Les collaboratrices et collaborateurs de Casanostra

Daniel Bachmann | Directeur

Andrea Blaser | Responsable ressort travail social et directrice adjoint

Hans Jost | Responsable immobilier et finances

Sandra Sapuppo | Administration

Fanny Roth | Assistante sociale
Fanny Roth, assistante sociale

Yann Gautschi | Assistant social

Jürg Friberg | Assistant social
Jürg Friberg, assistant social
Pourquoi j’aime travailler chez Casanostra
L’accompagnement au logement est un travail parfois rude. Il nous amène à découvrir des conditions d’habitation difficiles, si ce n’est désastreuses, à voir comment nos clients habitent, à saisir leurs faiblesses, à écouter leurs histoires. Je suis parfois découragé parce que je n’avance pas, que j’ai l’impression que nous faisons du sur place avec un client. D’autre part, c’est précisément ce rapport à la réalité qui me plaît. Les personnes auxquelles nous avons affaire ne disposent souvent que de ressources minimes, tant personnelles que financières. Et pourtant elles ont leur vie à elles et ne sont peut-être pas moins satisfaites que nous. Tout comme d’autres, elles ont vécu des histoires lourdes qui dans leur cas, par je ne sais quel concours de circonstances, se sont mal terminées. J’éprouve une grande satisfaction et je me sens conforté dans mon choix professionnel lorsque, par notre travail, nous parvenons non seulement à leur assurer un toit, mais aussi à améliorer leur situation de vie en général.
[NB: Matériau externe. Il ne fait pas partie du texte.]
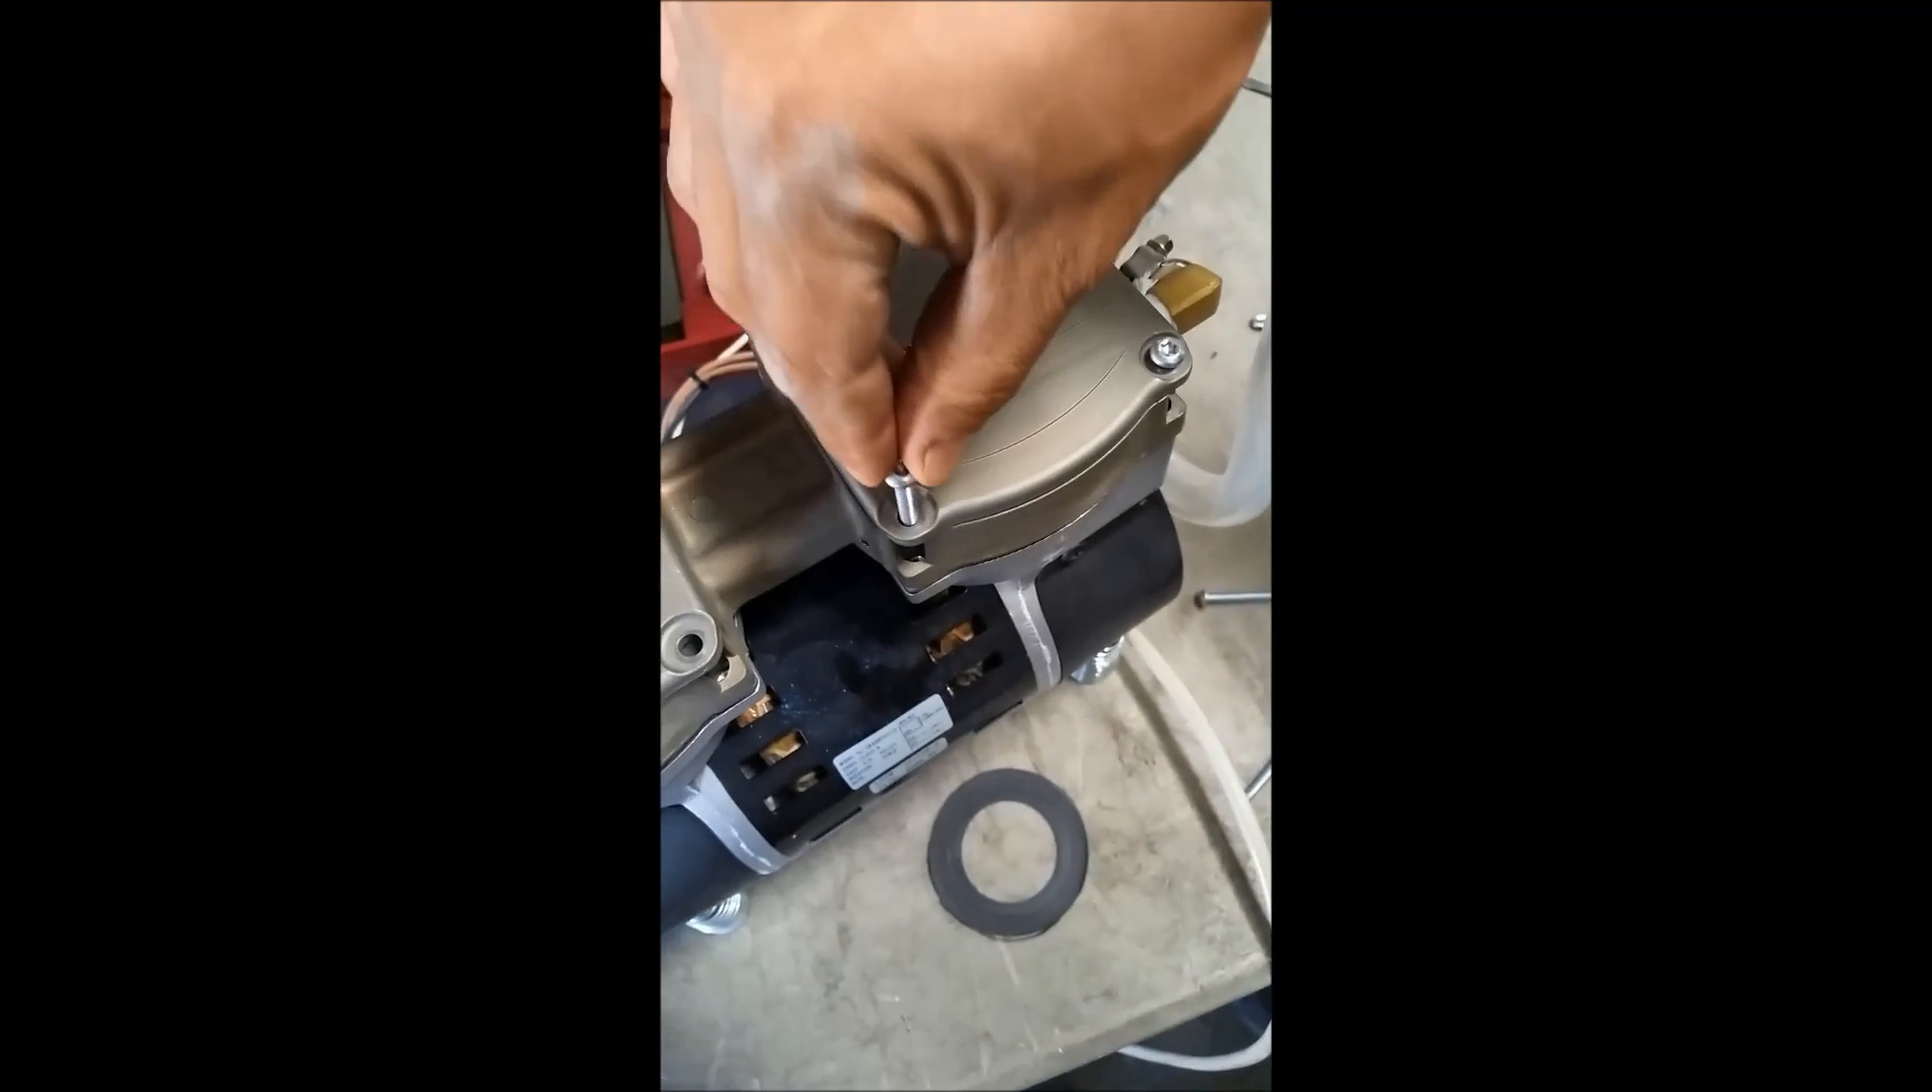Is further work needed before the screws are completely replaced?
Yes.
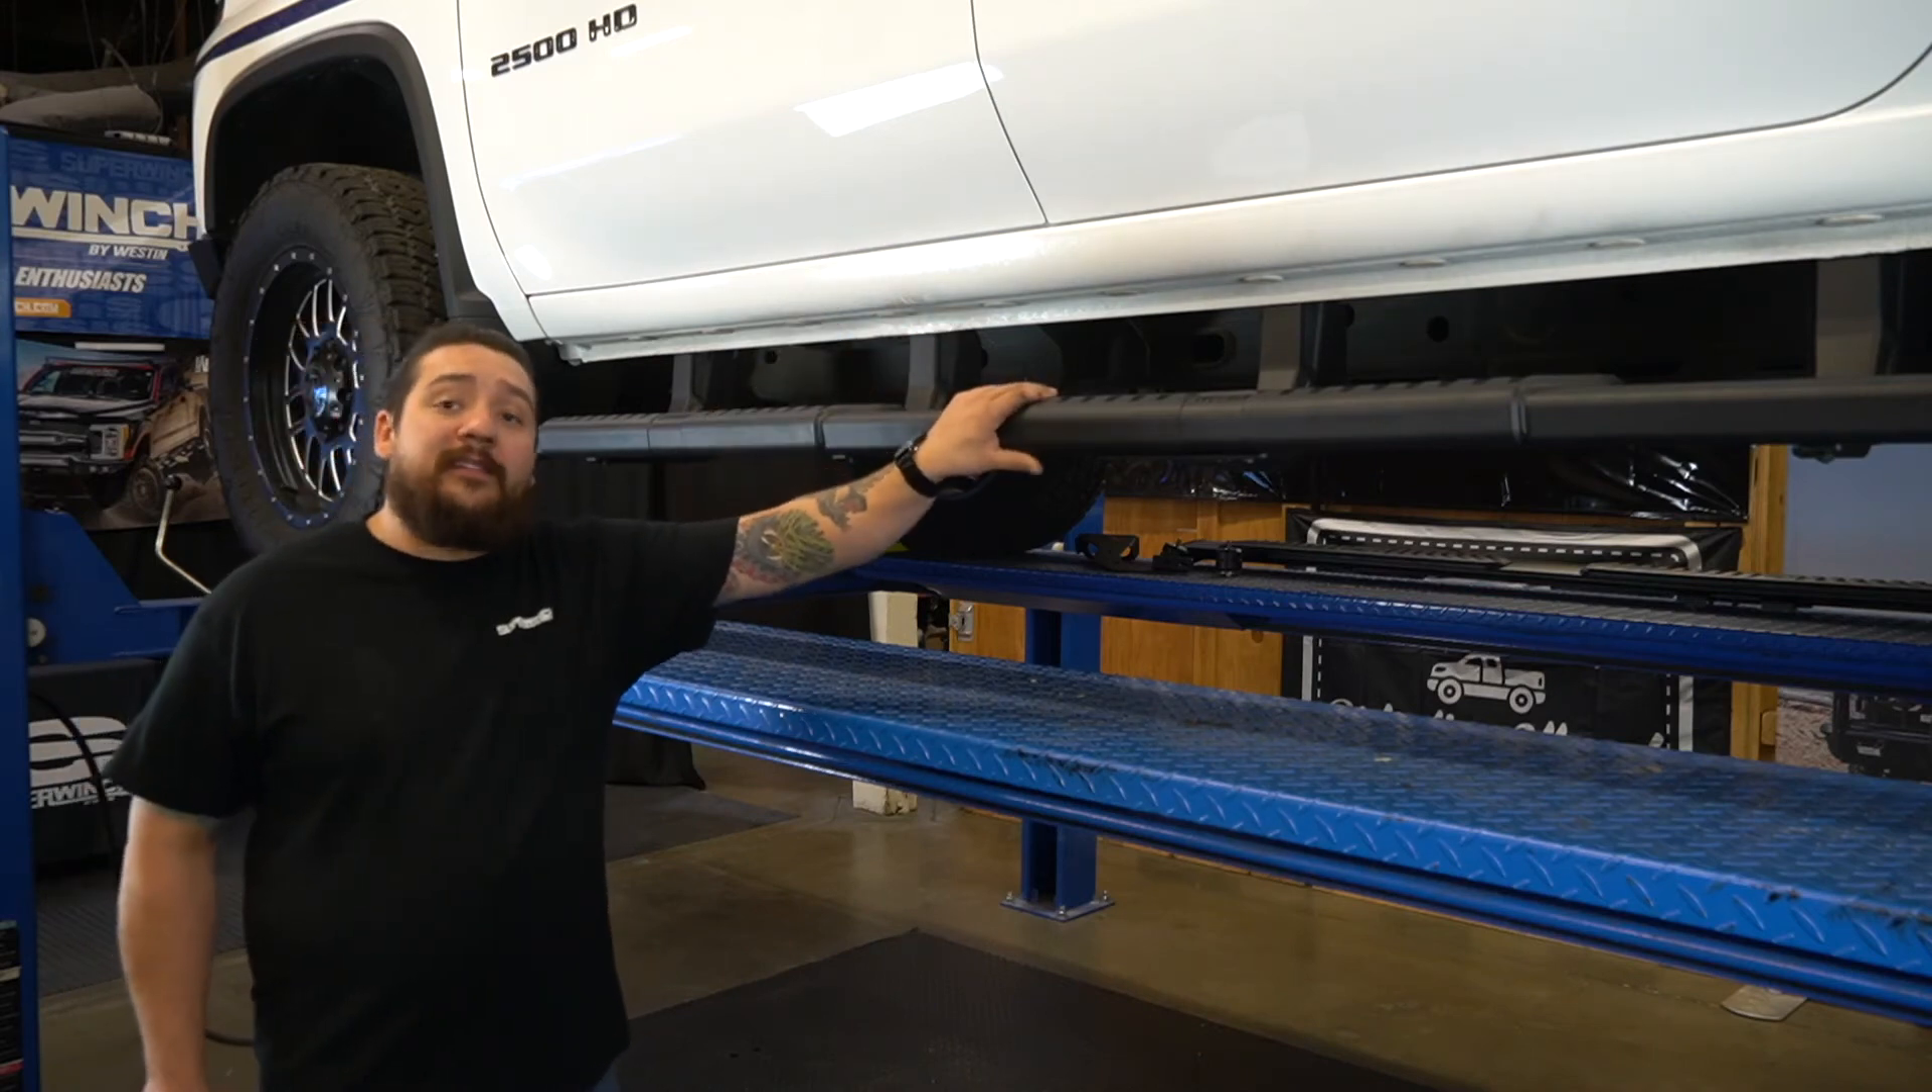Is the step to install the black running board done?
Yes.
Romain Béguelin | Assistant social
Romain Béguelin, assistant social Travailleur social

Salome Heckendorn | Assistante sociale

Aline Jorand Gmünder | Assistante sociale

Claudia Leu | Assistante sociale
Claudia Leu, assistante sociale

Sandra Künzi | Assistante sociale
Sandra Künzi,assistant social
La complexité de ma tâche
Je ne suis arrivée à Casanostra qu’en automne 2015. Je suis travailleuse sociale depuis longtemps et pourtant j’ai découvert ici beaucoup d’aspects nouveaux. Ce n’est que maintenant que j’ai pris conscience de la difficulté d’imposer dans notre société le droit fondamental à disposer d’un toit. Et à quel point la possibilité pour une personne d’avancer ou non dans la vie dépend du logement. Des conditions d’habitation correctes sont un facteur de respect pour soi-même et pour les autres. Une autre nouveauté est pour moi le fait que le travail social repose sur des contrats. D’une part le contrat de location, d’autre part la convention d’accompagnement au logement. La double fonction de bailleuse et d’assistante sociale me pose un certain problème. Nous intervenons en effet dans la sphère intime de nos locataires et j’apparais comme celle qui impose des normes, qui fait dépendre la capacité de garder un logement de certains critères. Mais est-ce vraiment ce que je veux? En ai-je le droit? Et si oui, au nom de quoi? Les gens ne peuvent guère s’opposer à cette ingérence. Comme locataires, ils dépendent de nous. Et puis, il y a la sempiternelle question de l’argent: comment pouvons-nous fournir des prestations aussi avantageuses que possible et néanmoins adaptées à la situation? Comment les gens peuvent-ils gérer leur modeste budget? Autant de problématiques complexes qui font de mon travail une activité aussi exigeante que passionnante.

Bernhard Bez | Concierge
Bernhard Bez, concierge
Mon travail au quotidien
Je suis bien conscient que l’ordre et le bon fonctionnement des équipements dans les immeubles de Casanostra sont essentiels, car ils ont valeur d’exemple pour les locataires. Tendanciellement, s’ils voient que le concierge s’occupe de leurs logements, ils en prendront soin eux aussi. En qualité de concierge, j’ai pour tâche d’assurer le nettoyage et l’entretien des bâtiments et installations extérieures, choses qui sont d’ailleurs liées. En faisant les travaux de nettoyage, je vois si quelque chose est cassé ou s’il y a des réparations à faire. A ces deux tâches principales s’en ajoute une troisième. Lorsque j’ai à faire dans les immeubles, je bavarde avec les locataires. Cet échange est un enrichissement mutuel. Pour les locataires, savoir que quelqu’un est là pour eux procure un sentiment de sécurité; et puis, c’est une occasion bienvenue de papoter un peu. Ils en sont reconnaissants. Quant à moi, cela me procure de petites diversions dans une journée de travail souvent un peu solitaire. En écoutant les histoires de nos locataires, je découvre que la plupart d’entre eux arrivaient autrefois à gérer leur existence de manière indépendante et qu’ils se sont retrouvés dans la situation actuelle à la suite d’épreuves difficiles. Lorsqu’il y a des conflits avec eux, j’essaie donc de les imaginer tels ils étaient auparavant. Ça aide.